On avait dit pas les vêtements et pas le physique mais là c’est pas possible.
Voici Jean-Pierre Minella, maire d’Homécourt (54310), MA ville, celle de mes langes lessivables et de mes plus beaux buts dans la cour de l’école Henri Barbusse. Avant de partir étudier, travailler, proche puis loin, Metz, Nancy, Pont-à-Mousson, Poitiers, Bordeaux et Houilles. Mon père me disait toujours, «quand tu seras grand tu devras changer plusieurs fois de boulot et de ville » et il ajoutait péremptoire « fonctionnaire c’est idéal, la paie à la fin du mois et pas de fatigue le soir, le rêve».
Liberté, hérédité, j’écris vos noms.
Jean-Pierre Minella. C’est pas par moquerie que je vous tire son portrait, enfin si mais pas seulement.

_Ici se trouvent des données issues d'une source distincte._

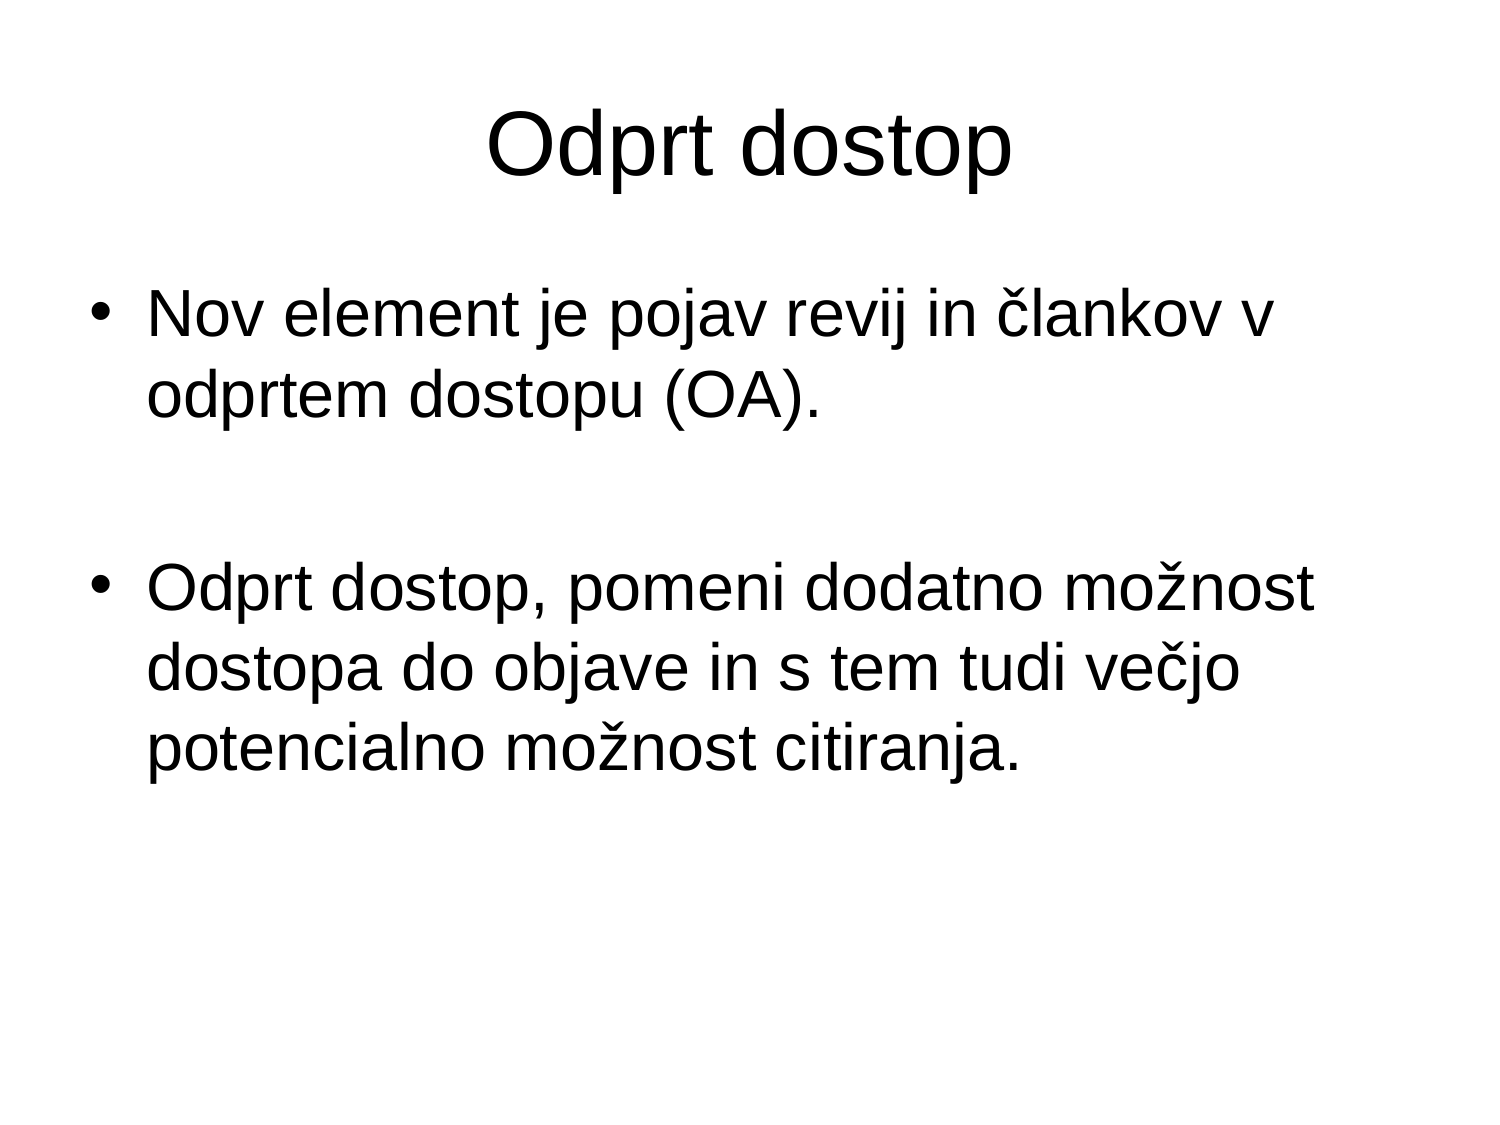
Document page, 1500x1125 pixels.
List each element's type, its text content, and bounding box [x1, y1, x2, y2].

title Odprt dostop [75, 45, 1426, 233]
list Nov element je pojav revij in člankov v odprtem dostopu (OA). Odprt dostop, pomeni dodatno možnost dostopa do objave in s tem tudi večjo potencialno možnost citiranja. [75, 262, 1426, 1006]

Cette teinture capillaire, le double anneau annulaire, le téléphone portable made in 2000, la cravate bleue rideau, de travers, le col de chemise déboutonné, cette couperose, cet air de ne pas être là tout en étant ailleurs, valent mieux qu’un long discours sur la fracture sociale qui a englouti Homécourt à la fin des années 70.
Ville à présent hors du temps économique, comme tout un tas de villages photographiés par Depardon.
J’aime les photos de Depardon et les unes du magazine LUI de mon adolescence.
Le camarade Jean-Pierre Minella est élu maire d’Homécourt depuis 1987, exactement l’année de mon départ à un an près. Depuis j’ai couru la France, j’ai découvert la ruralité du Poitou et le tourisme du FUTUROSCOPE, pratiqué la convivialité du sud-ouest et l’héritage des rives de Garonne, je me suis acclimaté du jour au lendemain à la vie parisienne en pavillon de banlieue.
Jean-Pierre Minella est resté, il a fait carrière sans vivre nulle part ailleurs. Naître et mourir au pays. Comme avant. Ancien sidérurgiste et actuel cumulard, le camarade gagne plutôt bien sa vie, 8 163€ mensuel (clic). Un salaire de cadre supérieur pour cet élu du peuple. Grâce à lui, à l’inertie collective dont il est la photographie, pour le prix d’un studio sur le Champs de Mars à Paris, vous achetez 400 m2 et une piscine à Homécourt (clic).
Que connait-il d’aujourd’hui, du management participatif, d’Internet, de la téléréalité ou des exoplanètes, cet homme d’appareil autrefois communiste? A qui parle-t-elle vraiment cette image kitchissime?
En 27 ans de mandat et sans que Jean-Pierre M. n’y soit pour rien, c’est dire s’il justifie sa rémunération, la ville a perdu beaucoup d’habitants, l’essentiel de ses commerces et de ses forces vives que j’incarne à merveille. Un bon bilan. Ce qui a valu à Jean-Pierre Minella d’être réélu en 2014 avec 100% des suffrages exprimés dès le 1er tour, sans opposition aucune. Avec une abstention de 60% (clic).
La ville est morte économiquement. Socialement. Politiquement aussi. A quoi servent les élus. Jusqu’au site Internet de la ville, défraîchi, démodé, daté, qui n’en finit pas de montrer que la ville telle qu’elle est (clic) depuis la capitale.
Arrivé à ce stade je réalise être écrasé par le poids historique de ce billet, je ne sais pas où je veux en venir ni pourquoi j’en suis là. Trop d’émotions, trop de distance, trop d’incompréhension. Homécourt comme Capri, c’est fini, même les trains ne sifflent plus trois dans la gare abandonnée. Alors à quoi rêvent les jeunes homécourtois ? Les vieux d’usine et de crassier, mais les jeunes ? Que peut leur promettre François Hollande depuis Florange et la vallée de la Fensch ?
Encore que. Si ça se trouve vous êtes heureux, jeunes homécourtois, et je surinterprète une photo ringarde et un site Internet pourri.
Jeunes homécourtois je vous lance un cri du cœur, virez votre maire ou relookez le dedansdehors, pétitionnez pour une refonte du site web, promouvez votre ville, y a un coup à jouer avec le slow time, vous êtes tellement en dehors de la wave que c’est jouable. Inspirez-vous de la réussite de l’illustre fils du pharmacien Fabien Pénone, aujourd’hui conseiller diplomatique de François Hollande, Russie, Balkans, ex-CEI, Amériques, politiques extérieure de l’Union européenne (clic).
Oubliez la sidérurgie et mon départ en 1986.
Je ne reviendrai pas, tenez-vous le pour dit, alors il faut tourner la page même si un mec à double bagouse est lourdement collé dessus.